### [Available records]

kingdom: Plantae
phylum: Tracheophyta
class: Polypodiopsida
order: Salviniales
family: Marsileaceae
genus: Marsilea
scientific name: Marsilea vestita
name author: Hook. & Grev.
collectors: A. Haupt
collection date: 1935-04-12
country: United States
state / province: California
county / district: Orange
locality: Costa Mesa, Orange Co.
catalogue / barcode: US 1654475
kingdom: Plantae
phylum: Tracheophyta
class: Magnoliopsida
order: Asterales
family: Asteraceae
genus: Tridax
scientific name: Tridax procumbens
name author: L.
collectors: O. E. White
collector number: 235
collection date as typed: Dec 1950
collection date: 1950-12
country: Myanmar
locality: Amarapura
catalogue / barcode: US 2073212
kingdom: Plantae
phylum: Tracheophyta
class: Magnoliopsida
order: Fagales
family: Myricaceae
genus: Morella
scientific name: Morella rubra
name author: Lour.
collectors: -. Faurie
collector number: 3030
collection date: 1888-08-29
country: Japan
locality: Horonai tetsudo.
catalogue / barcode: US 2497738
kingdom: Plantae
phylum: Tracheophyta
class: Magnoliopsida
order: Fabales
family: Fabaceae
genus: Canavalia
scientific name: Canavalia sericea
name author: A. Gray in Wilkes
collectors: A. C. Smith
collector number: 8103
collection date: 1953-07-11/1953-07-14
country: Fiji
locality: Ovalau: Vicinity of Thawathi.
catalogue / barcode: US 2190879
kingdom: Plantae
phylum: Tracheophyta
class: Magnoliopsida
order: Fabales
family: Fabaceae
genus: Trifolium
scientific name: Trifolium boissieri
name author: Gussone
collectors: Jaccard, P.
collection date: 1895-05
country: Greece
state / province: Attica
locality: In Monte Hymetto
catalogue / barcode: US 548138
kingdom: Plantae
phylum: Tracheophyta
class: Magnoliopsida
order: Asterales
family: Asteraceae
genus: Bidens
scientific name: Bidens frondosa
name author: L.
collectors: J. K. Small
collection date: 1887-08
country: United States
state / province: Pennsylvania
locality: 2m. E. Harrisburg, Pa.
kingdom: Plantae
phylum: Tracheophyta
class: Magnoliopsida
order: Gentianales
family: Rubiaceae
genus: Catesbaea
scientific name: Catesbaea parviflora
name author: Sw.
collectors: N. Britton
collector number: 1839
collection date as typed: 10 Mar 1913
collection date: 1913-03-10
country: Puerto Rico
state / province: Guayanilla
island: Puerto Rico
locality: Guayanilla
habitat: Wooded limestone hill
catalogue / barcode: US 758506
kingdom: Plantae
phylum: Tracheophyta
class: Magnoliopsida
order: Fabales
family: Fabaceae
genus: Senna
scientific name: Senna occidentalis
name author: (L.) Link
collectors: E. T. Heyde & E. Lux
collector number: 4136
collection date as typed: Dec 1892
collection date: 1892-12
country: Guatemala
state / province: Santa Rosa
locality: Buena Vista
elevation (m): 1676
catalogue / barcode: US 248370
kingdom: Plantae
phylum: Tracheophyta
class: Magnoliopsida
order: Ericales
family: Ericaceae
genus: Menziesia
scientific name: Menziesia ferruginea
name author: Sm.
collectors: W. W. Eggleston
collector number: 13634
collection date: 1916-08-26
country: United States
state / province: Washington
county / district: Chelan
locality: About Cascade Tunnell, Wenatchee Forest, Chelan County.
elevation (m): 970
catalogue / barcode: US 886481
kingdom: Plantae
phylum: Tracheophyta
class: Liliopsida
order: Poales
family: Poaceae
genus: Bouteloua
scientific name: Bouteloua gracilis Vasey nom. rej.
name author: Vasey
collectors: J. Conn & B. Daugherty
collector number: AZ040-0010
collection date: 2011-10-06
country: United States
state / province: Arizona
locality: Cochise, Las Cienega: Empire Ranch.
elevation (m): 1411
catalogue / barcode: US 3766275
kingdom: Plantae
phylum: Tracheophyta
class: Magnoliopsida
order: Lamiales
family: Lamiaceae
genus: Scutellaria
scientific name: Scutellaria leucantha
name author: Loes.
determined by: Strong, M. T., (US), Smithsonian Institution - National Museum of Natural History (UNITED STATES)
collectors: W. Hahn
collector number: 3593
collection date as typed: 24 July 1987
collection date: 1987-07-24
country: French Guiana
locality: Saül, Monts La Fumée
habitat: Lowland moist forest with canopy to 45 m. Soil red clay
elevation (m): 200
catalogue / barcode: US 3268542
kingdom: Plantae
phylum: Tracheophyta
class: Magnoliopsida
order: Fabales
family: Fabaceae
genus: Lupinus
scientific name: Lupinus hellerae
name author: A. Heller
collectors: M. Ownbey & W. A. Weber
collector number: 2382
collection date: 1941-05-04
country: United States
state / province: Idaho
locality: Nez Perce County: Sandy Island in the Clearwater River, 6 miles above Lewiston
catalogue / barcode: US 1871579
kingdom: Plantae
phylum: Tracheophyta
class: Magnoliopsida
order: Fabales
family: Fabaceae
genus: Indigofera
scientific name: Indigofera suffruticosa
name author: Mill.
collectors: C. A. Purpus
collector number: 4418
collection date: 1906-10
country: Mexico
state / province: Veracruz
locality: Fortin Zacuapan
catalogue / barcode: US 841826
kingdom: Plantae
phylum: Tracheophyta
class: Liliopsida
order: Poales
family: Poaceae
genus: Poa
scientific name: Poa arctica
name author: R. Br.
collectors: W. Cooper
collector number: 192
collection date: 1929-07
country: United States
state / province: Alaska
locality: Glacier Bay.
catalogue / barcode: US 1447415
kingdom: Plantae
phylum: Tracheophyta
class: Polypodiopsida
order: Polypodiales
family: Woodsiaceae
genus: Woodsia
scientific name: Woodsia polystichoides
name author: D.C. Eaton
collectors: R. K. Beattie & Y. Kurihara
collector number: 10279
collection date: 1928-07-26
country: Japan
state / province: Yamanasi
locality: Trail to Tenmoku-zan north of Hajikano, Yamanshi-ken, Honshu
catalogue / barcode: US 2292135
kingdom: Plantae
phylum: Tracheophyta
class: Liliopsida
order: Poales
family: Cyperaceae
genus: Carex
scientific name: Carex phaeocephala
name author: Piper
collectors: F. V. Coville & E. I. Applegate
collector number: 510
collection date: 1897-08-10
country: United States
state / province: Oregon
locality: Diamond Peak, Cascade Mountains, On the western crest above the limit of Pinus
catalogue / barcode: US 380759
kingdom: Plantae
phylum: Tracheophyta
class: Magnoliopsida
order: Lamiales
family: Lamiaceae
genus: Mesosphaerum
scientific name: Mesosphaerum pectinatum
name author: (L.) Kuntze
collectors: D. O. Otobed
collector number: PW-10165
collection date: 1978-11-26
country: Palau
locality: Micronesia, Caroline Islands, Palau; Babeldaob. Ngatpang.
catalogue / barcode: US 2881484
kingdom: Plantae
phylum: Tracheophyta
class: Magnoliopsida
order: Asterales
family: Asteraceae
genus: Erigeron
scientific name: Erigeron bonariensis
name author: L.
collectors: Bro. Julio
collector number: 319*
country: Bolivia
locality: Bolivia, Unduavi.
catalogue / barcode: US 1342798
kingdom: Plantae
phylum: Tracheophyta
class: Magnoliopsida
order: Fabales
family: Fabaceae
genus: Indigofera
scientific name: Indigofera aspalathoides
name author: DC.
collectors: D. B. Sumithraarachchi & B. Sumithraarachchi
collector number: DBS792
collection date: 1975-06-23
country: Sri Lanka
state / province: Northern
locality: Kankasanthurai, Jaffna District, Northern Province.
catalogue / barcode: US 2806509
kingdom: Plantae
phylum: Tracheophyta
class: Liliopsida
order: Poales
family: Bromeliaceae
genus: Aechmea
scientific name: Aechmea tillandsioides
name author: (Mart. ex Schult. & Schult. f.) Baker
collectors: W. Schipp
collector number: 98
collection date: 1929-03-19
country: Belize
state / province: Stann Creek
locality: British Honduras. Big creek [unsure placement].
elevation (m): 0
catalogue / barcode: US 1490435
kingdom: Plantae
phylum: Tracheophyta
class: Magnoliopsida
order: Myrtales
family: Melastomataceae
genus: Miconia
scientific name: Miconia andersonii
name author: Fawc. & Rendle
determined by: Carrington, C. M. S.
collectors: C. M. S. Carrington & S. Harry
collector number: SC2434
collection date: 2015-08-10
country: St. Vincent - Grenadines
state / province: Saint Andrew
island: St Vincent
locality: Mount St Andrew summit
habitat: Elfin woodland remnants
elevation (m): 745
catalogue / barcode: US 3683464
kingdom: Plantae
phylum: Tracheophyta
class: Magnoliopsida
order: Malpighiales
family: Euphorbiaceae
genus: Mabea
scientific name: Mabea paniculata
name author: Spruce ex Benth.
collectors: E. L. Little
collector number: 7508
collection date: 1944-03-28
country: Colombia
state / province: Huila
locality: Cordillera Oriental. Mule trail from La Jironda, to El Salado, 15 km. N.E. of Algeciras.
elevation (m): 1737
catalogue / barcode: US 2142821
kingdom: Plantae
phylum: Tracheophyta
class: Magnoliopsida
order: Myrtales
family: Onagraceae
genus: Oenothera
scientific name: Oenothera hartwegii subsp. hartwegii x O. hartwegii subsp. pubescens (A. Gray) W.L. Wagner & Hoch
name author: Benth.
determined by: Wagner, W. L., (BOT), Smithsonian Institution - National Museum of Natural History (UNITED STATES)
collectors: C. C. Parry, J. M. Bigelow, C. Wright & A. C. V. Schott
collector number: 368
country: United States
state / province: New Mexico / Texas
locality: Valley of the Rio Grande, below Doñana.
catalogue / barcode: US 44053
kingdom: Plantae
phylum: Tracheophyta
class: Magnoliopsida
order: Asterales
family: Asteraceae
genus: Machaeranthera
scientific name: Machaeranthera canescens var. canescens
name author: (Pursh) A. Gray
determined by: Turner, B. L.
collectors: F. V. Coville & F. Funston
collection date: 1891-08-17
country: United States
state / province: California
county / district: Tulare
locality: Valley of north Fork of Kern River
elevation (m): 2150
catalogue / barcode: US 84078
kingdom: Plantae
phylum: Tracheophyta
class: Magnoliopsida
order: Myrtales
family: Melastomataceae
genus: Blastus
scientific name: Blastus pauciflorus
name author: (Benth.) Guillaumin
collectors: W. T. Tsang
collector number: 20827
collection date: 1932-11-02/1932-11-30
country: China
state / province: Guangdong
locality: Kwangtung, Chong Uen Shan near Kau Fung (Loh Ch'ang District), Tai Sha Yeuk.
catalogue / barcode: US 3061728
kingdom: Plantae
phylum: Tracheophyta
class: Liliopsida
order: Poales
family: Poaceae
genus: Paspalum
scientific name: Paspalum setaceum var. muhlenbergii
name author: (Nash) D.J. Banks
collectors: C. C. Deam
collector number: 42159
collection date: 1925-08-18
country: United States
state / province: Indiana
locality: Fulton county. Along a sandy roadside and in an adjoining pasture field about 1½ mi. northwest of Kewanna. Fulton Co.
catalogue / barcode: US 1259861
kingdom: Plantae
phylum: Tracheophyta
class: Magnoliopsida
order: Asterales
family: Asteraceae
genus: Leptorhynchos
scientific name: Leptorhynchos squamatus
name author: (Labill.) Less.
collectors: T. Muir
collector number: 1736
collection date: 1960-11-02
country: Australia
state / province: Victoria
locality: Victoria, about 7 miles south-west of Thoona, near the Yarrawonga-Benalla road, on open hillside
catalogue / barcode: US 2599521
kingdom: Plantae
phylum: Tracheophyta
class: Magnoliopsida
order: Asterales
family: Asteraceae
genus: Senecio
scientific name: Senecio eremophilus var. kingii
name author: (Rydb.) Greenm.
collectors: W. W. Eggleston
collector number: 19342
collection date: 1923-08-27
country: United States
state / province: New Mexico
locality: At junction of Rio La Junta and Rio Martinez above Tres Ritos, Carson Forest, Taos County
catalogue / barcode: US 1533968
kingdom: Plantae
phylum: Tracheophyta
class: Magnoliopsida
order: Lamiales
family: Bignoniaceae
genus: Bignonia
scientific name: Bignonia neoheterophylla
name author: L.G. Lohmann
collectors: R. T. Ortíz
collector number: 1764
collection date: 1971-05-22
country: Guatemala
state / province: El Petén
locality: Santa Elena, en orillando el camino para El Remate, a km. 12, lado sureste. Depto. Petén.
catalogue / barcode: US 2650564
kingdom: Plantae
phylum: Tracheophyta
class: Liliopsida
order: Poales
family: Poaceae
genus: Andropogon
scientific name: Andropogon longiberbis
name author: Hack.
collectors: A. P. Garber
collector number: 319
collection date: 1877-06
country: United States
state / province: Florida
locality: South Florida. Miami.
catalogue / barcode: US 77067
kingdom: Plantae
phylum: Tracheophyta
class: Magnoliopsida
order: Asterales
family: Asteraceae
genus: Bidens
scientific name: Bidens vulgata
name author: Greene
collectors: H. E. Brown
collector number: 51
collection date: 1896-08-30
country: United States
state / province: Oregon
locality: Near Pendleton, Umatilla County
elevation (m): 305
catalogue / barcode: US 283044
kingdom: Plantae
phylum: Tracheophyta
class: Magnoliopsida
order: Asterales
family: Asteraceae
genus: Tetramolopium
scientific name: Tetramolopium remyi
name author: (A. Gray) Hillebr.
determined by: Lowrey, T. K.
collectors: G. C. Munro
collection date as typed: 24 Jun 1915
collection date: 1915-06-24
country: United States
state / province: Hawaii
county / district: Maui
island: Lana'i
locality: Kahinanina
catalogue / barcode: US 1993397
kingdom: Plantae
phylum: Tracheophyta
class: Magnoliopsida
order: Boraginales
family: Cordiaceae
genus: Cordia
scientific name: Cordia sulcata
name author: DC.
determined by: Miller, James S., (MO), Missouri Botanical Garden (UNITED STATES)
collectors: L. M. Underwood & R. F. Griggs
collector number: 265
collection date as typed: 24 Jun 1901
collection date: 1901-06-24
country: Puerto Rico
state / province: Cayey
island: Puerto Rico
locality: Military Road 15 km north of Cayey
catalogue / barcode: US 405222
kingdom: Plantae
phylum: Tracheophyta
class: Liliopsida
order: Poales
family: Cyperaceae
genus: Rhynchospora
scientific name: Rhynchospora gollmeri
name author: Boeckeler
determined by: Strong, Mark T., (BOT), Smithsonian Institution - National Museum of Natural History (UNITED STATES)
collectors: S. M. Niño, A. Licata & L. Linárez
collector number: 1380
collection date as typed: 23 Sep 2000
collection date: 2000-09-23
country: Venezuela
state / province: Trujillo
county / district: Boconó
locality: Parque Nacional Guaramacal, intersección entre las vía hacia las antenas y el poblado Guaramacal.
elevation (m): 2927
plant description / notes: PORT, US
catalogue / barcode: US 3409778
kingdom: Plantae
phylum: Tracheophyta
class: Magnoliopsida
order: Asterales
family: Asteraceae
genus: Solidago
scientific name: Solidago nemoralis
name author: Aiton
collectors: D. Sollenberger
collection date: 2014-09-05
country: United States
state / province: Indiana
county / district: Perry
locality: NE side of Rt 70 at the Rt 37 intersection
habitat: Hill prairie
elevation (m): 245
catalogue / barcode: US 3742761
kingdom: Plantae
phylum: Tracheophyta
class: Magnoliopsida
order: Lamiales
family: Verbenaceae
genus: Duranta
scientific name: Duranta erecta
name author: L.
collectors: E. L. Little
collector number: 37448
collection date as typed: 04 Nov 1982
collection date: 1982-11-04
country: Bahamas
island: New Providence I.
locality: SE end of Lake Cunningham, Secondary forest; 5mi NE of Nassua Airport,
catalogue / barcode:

### [Set exercise]
Turn the lines from the one containing "locality: NE side" through the last line into a Markdown table with a column named "Row" holding the row number and a column named "Text" holding the line, leaving out any blank lines.

### [Correct result]
| Row | Text |
|---|---|
| 1 | locality: NE side of Rt 70 at the Rt 37 intersection |
| 2 | habitat: Hill prairie |
| 3 | elevation (m): 245 |
| 4 | catalogue / barcode: US 3742761 |
| 5 | kingdom: Plantae |
| 6 | phylum: Tracheophyta |
| 7 | class: Magnoliopsida |
| 8 | order: Lamiales |
| 9 | family: Verbenaceae |
| 10 | genus: Duranta |
| 11 | scientific name: Duranta erecta |
| 12 | name author: L. |
| 13 | collectors: E. L. Little |
| 14 | collector number: 37448 |
| 15 | collection date as typed: 04 Nov 1982 |
| 16 | collection date: 1982-11-04 |
| 17 | country: Bahamas |
| 18 | island: New Providence I. |
| 19 | locality: SE end of Lake Cunningham, Secondary forest; 5mi NE of Nassua Airport, |
| 20 | catalogue / barcode: |